• SELECTED TEXT
The motion controller must also close the PID control loop. Because this requires a high level of determinism and is vital to consistent operation, the control loop typically closes on the board itself. Along with closing the control loop, the motion controller manages supervisory control by monitoring the limits and emergency stops to ensure safe operation. Directing each of these operations to occur on the board or in a real-time system ensures the high reliability, determinism, stability, and safety necessary to create a working motion control system.
Learn more about the FlexMotion architecture of National Instruments DSP-based motion controllers.
Calculating the Trajectory
The motion trajectory describes the motion controller board control or command signal output to the driver/amplifier, resulting in a motor/motion action that follows the profile. The typical motion controller calculates the motion profile trajectory segments based on the parameter values you program. The motion controller uses the desired target position, maximum target velocity, and acceleration values you give it to determine how much time it spends in the three primary move segments (which include acceleration, constant velocity, and deceleration).
For the acceleration segment of a typical trapezoidal profile, motion begins from a stopped position or previous move and follows a prescribed acceleration ramp until the speed reaches the target velocity for the move.
Figure 5. A Typical Trapezoidal Velocity Profile
Motion continues at the target velocity for a prescribed period until the controller determines that it is time to begin the deceleration segment and slows the motion to a stop exactly at the desired target position.

• TASKS
[1] Answer these questions using the motion control text.
(a) Where does the control loop typically close?
(b) What are the three primary move segments?
(c) In the acceleration segment of a typical trapezoidal profile, when does the acceleration ramp end?
[2] Update the motion control text from the words "The motion controller must" through "motion control system.", replacing "emergency stops" with "e-stops".

(Keypoint coordinate data)
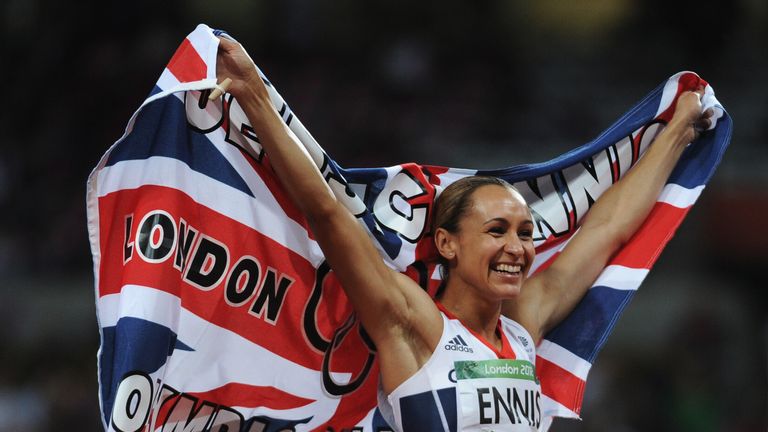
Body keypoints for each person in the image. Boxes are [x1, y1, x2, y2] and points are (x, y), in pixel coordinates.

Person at [214, 36, 712, 431]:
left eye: (525, 232)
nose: (517, 248)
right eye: (497, 230)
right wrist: (256, 97)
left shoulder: (523, 328)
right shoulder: (413, 324)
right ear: (448, 243)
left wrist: (677, 134)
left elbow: (607, 228)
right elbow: (327, 213)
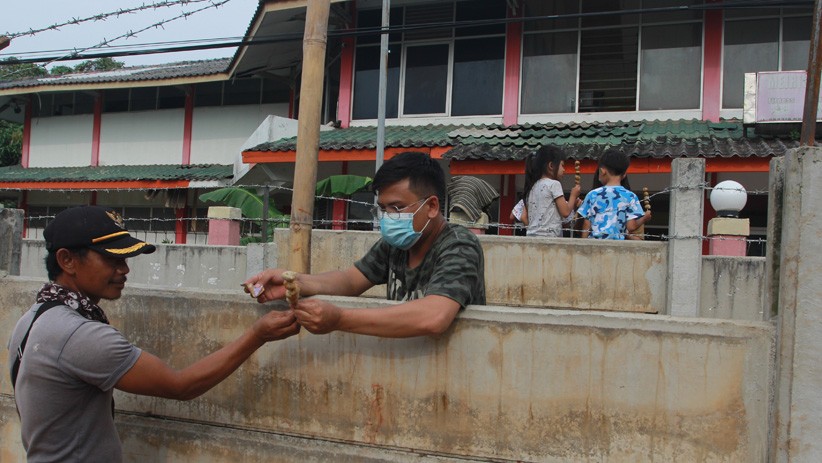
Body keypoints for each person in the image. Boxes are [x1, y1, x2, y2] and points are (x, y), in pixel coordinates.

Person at [7, 206, 300, 462]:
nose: (124, 269)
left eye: (125, 259)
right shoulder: (79, 335)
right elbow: (180, 386)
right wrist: (257, 335)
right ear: (67, 260)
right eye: (111, 259)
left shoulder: (32, 319)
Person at [244, 151, 486, 338]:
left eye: (397, 207)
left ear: (432, 206)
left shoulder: (459, 246)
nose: (388, 217)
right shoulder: (394, 245)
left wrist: (340, 319)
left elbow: (435, 316)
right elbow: (350, 280)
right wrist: (294, 282)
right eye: (383, 208)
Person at [578, 150, 651, 239]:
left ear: (602, 171)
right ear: (624, 174)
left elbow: (586, 224)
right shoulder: (630, 196)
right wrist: (644, 218)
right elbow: (631, 226)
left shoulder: (592, 194)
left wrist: (583, 242)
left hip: (594, 243)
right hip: (617, 244)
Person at [519, 145, 581, 237]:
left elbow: (524, 216)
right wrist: (573, 195)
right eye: (562, 165)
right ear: (551, 166)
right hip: (550, 238)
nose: (564, 170)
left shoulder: (532, 187)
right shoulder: (554, 184)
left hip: (532, 237)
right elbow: (565, 212)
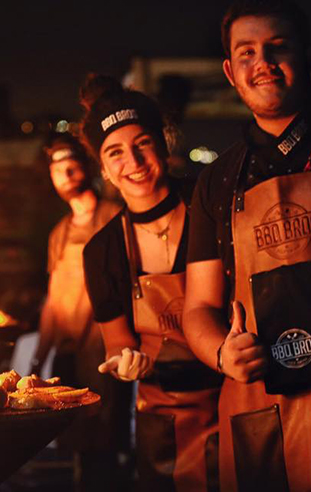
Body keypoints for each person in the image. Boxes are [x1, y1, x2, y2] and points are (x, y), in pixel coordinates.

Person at [183, 1, 311, 490]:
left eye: (277, 47)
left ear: (308, 55)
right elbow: (199, 307)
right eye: (247, 52)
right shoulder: (217, 180)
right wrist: (222, 354)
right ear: (230, 71)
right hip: (255, 410)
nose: (262, 63)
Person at [80, 74, 223, 491]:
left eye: (142, 144)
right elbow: (117, 342)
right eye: (116, 153)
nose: (135, 163)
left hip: (238, 399)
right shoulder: (102, 251)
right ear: (104, 170)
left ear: (164, 142)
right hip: (162, 422)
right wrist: (126, 361)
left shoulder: (211, 207)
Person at [32, 132, 133, 491]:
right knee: (77, 449)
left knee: (105, 452)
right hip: (68, 358)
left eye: (73, 165)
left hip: (106, 355)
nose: (67, 174)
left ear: (88, 167)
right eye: (58, 168)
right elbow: (54, 301)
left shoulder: (114, 217)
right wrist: (37, 360)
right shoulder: (58, 233)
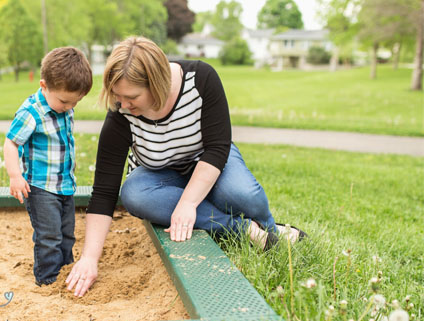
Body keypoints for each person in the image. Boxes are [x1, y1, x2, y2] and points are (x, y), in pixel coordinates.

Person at [65, 36, 306, 298]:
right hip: (160, 179)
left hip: (209, 163)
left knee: (241, 195)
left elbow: (217, 147)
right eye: (117, 96)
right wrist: (89, 258)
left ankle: (271, 230)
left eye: (132, 97)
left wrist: (189, 203)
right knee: (133, 194)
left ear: (157, 83)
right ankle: (243, 229)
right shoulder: (121, 114)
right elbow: (104, 193)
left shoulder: (201, 79)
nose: (123, 105)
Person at [4, 47, 92, 286]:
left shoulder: (63, 105)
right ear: (44, 86)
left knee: (66, 234)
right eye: (65, 101)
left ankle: (66, 271)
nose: (69, 106)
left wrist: (66, 103)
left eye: (76, 102)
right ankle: (48, 280)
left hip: (64, 185)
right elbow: (11, 143)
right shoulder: (32, 112)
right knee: (49, 236)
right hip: (41, 188)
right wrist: (15, 175)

• ANSWERS TO THE PROBLEMS
[1]
(a) On the board itself.
(b) Acceleration, constant velocity, and deceleration.
(c) When the speed reaches the target velocity for the move.

[2]
The motion controller must also close the PID control loop. Because this requires a high level of determinism and is vital to consistent operation, the control loop typically closes on the board itself. Along with closing the control loop, the motion controller manages supervisory control by monitoring the limits and e-stops to ensure safe operation. Directing each of these operations to occur on the board or in a real-time system ensures the high reliability, determinism, stability, and safety necessary to create a working motion control system.